Monday, April 03, 2006

no luck

so, apparently today is not my day for piercings. i've lost a plug. and the ball on the one in my navel has disappeared. so i'm going to go to the penguin to eat a late lunch. and then i'll be going to sadu's. because from what i've seen, it is the best place down here for piercing stuff. so i'll be getting a new one for my tummy, and probably all 4 of my lobe piercings stretched. i really don't want to stretch them, but i apparently cannot have 6's in my back holes for they just fall right through. and i need to get more silicone o-rings because the black rubber ones fuck up my ears. so yay. i'm spending money. i was gonna do all this yesterday, but i was a little too hung over to leave the house. let's just say i woke up at 1 and was still drunk. no good. oh well, today is a little better other than i couldn't sleep for shit last night, i think i maybe got an hour. meh, so i guess that's one thing i suck at, sleeping. i can't sleep for anything lately. oh well, this is enough for now. tata.

Saturday, April 01, 2006

it's beautiful out

it is quite lovely outside. and if the meteorologists are actually right, it'll be about 80 today. but guess where i'll be? at the home freaking depot. i really need to get outta school and get a real job. monday through friday, 9-5. that'd be lovely. but no, sister's gotta go to work at the HD today. at least i'm off tomorrow and it's supposed to be super lovely tomorrow again.

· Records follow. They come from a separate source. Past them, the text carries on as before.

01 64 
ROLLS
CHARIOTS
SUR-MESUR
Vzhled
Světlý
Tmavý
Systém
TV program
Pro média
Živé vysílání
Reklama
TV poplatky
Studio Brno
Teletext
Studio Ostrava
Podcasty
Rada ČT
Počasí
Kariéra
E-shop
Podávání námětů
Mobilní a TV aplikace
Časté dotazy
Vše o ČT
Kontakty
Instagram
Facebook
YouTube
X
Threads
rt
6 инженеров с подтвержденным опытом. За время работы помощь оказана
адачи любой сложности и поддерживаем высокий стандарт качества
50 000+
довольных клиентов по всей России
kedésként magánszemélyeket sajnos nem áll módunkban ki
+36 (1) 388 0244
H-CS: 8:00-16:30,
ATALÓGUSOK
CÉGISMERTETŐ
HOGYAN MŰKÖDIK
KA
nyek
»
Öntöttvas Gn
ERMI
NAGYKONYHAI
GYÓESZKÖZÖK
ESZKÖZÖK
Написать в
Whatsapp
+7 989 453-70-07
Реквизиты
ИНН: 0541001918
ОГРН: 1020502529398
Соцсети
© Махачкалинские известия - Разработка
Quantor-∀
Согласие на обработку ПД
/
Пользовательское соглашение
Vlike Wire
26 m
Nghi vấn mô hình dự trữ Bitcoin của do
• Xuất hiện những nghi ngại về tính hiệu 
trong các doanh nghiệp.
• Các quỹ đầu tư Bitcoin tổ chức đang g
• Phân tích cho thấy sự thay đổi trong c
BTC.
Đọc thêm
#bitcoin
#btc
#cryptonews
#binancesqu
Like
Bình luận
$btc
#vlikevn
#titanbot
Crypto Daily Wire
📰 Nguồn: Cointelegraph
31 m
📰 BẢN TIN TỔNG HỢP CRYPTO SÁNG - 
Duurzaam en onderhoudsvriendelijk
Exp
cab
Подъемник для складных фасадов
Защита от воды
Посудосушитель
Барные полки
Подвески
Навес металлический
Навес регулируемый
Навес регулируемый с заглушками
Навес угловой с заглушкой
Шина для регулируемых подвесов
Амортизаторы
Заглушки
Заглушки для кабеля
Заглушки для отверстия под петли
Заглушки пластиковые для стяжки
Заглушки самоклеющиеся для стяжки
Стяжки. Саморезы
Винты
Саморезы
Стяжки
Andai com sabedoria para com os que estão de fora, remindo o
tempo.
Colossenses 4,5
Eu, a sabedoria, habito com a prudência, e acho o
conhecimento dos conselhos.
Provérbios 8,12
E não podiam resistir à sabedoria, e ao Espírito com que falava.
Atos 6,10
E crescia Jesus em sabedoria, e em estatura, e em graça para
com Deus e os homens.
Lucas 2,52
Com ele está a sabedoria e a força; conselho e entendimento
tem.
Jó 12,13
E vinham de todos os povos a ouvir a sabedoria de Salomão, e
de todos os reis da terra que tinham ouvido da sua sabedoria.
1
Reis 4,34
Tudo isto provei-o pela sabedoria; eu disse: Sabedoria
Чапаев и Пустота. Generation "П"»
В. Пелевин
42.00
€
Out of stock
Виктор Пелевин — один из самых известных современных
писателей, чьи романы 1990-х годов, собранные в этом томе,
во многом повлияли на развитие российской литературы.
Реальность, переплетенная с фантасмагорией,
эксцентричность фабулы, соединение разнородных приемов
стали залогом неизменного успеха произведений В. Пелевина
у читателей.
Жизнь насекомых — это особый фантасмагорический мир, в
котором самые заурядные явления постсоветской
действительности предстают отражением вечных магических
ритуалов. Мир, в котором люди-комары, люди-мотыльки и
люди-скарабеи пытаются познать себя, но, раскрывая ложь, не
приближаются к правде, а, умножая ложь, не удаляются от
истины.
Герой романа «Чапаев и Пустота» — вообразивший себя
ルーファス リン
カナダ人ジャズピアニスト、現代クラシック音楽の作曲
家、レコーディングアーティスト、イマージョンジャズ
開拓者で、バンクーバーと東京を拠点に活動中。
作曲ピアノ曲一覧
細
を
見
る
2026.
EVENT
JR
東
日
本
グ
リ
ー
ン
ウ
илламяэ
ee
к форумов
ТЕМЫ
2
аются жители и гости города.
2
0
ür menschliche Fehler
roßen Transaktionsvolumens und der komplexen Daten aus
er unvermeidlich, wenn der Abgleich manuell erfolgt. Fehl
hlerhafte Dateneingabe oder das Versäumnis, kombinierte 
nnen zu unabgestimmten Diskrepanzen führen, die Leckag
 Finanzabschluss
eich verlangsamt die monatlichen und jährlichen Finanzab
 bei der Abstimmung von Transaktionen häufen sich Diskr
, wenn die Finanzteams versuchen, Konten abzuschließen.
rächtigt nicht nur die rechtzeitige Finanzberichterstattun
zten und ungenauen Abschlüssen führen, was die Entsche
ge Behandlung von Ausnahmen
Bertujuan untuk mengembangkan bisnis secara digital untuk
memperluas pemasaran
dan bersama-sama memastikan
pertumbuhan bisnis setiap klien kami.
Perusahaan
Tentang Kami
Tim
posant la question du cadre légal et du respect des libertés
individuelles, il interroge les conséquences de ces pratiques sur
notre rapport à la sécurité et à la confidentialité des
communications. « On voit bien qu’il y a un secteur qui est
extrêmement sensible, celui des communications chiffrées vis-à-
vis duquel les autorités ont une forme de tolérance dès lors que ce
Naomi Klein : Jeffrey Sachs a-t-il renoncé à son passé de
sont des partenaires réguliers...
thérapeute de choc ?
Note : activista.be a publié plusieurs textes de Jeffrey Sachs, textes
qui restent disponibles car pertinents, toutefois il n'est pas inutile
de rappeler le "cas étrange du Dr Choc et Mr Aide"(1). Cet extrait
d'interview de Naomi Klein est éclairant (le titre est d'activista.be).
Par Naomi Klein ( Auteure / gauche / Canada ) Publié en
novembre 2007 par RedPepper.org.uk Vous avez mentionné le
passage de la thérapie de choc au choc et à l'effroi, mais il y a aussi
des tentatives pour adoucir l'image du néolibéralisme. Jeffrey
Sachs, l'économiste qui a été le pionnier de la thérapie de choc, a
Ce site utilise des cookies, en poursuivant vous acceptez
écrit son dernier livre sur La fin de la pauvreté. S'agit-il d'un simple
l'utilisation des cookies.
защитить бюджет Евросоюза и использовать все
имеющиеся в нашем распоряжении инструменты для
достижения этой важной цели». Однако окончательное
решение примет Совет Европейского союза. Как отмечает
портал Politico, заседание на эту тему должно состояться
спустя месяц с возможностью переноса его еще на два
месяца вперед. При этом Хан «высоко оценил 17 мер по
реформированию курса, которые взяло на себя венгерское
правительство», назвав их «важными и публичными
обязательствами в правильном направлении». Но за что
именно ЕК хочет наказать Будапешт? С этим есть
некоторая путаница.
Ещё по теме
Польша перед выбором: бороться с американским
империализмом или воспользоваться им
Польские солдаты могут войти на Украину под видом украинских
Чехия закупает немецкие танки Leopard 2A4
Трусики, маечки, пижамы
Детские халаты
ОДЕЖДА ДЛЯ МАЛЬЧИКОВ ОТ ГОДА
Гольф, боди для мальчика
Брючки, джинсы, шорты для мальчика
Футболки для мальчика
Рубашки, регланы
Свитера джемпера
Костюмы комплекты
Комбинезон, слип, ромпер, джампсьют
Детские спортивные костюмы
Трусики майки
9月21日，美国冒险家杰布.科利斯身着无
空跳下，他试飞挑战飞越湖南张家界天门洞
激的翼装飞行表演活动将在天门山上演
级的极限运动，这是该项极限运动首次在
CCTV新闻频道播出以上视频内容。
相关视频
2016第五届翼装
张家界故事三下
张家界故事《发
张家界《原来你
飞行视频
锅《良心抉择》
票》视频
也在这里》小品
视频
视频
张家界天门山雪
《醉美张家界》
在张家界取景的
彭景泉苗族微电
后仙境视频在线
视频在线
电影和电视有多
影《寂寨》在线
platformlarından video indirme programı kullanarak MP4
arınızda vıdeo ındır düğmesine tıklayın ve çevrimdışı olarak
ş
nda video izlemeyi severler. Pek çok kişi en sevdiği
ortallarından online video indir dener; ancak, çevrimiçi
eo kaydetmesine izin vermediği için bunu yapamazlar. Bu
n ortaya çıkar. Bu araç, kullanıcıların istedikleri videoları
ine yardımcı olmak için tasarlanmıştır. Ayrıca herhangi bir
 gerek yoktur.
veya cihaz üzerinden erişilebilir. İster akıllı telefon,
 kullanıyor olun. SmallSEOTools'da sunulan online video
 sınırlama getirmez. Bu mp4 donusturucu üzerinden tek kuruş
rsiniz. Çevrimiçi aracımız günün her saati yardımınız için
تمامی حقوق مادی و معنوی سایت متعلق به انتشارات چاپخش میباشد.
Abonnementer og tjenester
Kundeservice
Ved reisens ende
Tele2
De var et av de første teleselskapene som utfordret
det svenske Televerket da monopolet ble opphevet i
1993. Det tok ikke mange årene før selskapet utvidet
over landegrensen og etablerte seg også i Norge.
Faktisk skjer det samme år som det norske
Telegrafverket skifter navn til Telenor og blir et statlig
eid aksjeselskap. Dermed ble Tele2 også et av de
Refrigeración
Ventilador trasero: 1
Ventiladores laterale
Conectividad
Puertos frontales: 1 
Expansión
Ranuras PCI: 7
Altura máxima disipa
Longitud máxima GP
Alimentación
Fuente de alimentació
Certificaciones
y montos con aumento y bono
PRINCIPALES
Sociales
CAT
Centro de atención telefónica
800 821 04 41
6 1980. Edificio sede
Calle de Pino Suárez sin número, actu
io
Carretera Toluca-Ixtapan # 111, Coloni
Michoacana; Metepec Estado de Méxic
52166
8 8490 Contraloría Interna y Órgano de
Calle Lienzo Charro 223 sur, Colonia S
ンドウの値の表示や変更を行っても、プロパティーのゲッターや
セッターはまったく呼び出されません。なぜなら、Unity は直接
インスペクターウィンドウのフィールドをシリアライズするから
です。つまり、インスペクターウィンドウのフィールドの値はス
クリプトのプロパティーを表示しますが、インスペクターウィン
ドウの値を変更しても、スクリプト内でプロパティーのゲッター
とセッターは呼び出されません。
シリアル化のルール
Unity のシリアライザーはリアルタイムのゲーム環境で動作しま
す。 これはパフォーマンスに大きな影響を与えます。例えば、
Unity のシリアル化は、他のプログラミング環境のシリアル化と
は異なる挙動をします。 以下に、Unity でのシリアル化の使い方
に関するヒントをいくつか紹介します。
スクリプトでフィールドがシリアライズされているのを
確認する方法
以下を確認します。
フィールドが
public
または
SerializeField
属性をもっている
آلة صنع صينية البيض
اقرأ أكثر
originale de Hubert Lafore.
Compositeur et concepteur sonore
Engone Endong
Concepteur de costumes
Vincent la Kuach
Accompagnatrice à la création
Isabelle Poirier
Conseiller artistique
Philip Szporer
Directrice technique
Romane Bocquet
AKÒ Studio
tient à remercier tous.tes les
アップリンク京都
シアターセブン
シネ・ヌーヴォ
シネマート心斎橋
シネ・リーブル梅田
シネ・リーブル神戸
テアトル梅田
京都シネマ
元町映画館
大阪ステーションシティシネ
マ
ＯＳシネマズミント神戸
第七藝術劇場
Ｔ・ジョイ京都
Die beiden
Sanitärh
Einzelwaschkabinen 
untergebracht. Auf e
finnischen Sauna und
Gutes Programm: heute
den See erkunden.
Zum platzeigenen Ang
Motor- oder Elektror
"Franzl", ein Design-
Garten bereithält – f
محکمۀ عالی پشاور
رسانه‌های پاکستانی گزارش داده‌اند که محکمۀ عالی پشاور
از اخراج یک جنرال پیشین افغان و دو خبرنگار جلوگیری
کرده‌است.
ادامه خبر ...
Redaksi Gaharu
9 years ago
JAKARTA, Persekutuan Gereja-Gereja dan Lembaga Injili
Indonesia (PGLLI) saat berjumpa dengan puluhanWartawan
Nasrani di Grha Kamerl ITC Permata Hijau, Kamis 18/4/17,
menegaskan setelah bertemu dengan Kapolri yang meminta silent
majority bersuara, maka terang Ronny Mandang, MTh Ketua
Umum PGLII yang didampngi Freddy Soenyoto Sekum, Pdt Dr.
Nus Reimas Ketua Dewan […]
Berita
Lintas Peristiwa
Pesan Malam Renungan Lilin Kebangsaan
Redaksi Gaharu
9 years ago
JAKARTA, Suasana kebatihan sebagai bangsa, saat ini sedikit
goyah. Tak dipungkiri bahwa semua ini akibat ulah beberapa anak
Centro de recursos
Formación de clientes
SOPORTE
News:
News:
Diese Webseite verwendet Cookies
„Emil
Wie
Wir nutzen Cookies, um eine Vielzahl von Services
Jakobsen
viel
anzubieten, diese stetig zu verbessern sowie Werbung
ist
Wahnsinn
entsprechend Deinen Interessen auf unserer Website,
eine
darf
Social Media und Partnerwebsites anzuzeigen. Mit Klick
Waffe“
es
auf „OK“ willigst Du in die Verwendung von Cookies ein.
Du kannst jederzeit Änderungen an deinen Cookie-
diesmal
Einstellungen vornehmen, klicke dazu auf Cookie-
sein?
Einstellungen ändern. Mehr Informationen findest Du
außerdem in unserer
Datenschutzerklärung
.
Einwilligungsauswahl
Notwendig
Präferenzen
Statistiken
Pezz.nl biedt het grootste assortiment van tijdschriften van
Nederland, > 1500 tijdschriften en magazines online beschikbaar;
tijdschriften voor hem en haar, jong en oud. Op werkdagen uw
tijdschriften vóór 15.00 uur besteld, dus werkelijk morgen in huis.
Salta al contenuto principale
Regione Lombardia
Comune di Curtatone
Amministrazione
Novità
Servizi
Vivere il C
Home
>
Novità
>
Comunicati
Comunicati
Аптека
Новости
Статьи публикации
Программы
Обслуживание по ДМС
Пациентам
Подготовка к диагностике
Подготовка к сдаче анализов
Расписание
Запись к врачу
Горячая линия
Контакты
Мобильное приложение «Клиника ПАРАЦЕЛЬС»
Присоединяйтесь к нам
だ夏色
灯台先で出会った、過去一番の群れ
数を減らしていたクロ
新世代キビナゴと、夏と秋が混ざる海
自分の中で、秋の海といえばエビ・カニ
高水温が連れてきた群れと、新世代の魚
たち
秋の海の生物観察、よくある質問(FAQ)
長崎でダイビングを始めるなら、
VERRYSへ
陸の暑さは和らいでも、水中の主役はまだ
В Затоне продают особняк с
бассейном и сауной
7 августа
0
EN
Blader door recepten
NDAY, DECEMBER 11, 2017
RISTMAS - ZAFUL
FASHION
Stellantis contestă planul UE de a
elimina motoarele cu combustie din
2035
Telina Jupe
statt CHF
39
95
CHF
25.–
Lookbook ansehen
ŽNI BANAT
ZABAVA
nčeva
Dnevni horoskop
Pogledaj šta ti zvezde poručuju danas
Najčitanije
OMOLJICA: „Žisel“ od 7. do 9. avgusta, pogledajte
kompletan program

but now i'm just sitting around before i hafta go into work because i have some silkening treatment in my hair and i don't go in until 1. woopdi-do. maybe i can actually get a move on and do my tuition rembursemnt form and get that fucker sent in. i just gotta make sure i get "grandfathered" in because i want the amount i've been getting. they changed their program and lessened the amount one can get. fuck that. i've been there almost 3 years, i deserve what i've been getting. i'm the bitch of the store. i worked 11 hours on wednesday and i'm the official sign maker because my writing is so beautious.

oh well. enough of that tone of voice. i went to some indie show last night and bought the BEST shirt ever. "sex without love" is what it says. i don't even know what that means, or what the band sounds like. i just liked the shirt. meh. and bo white is pretty freaking good. nothing better musically than a man and his guitar. seriously. it's like, so, like raw or something. haha, god. shoot me for that one.

i'm pretty much just rambling right now. i'd love to go back to bed, but one can only sleep for so long. freedom park would be excellent right now. go climb on the train and such. heck yes. a cold beer would be even better right now.

OH! i do have some happy news. some asshole named jake got fired. that makes me happy. erica at work told me yesterday, and it made me giggle. ok, well, i was more like jumping up and down and clapping. but i giggled a little. fucker deserves that. karma is a wonderful thing. just goes to show. the first time he was an ass, he blew out a tire. the second time, his TV broke. the third and last time, he gets fired. what an effect i have on people's lives. i did try calling him last night and i was gonna be like, "hi! how's it going fucker? how's work been treatin' ya?" just to be an asshole. but i can't gloat too too much, for i fear that karma will have something in store for me if i do.

well, it looks like 5 minutes are up, and i need to take a shower, eat something and get my arse to work. tata for now.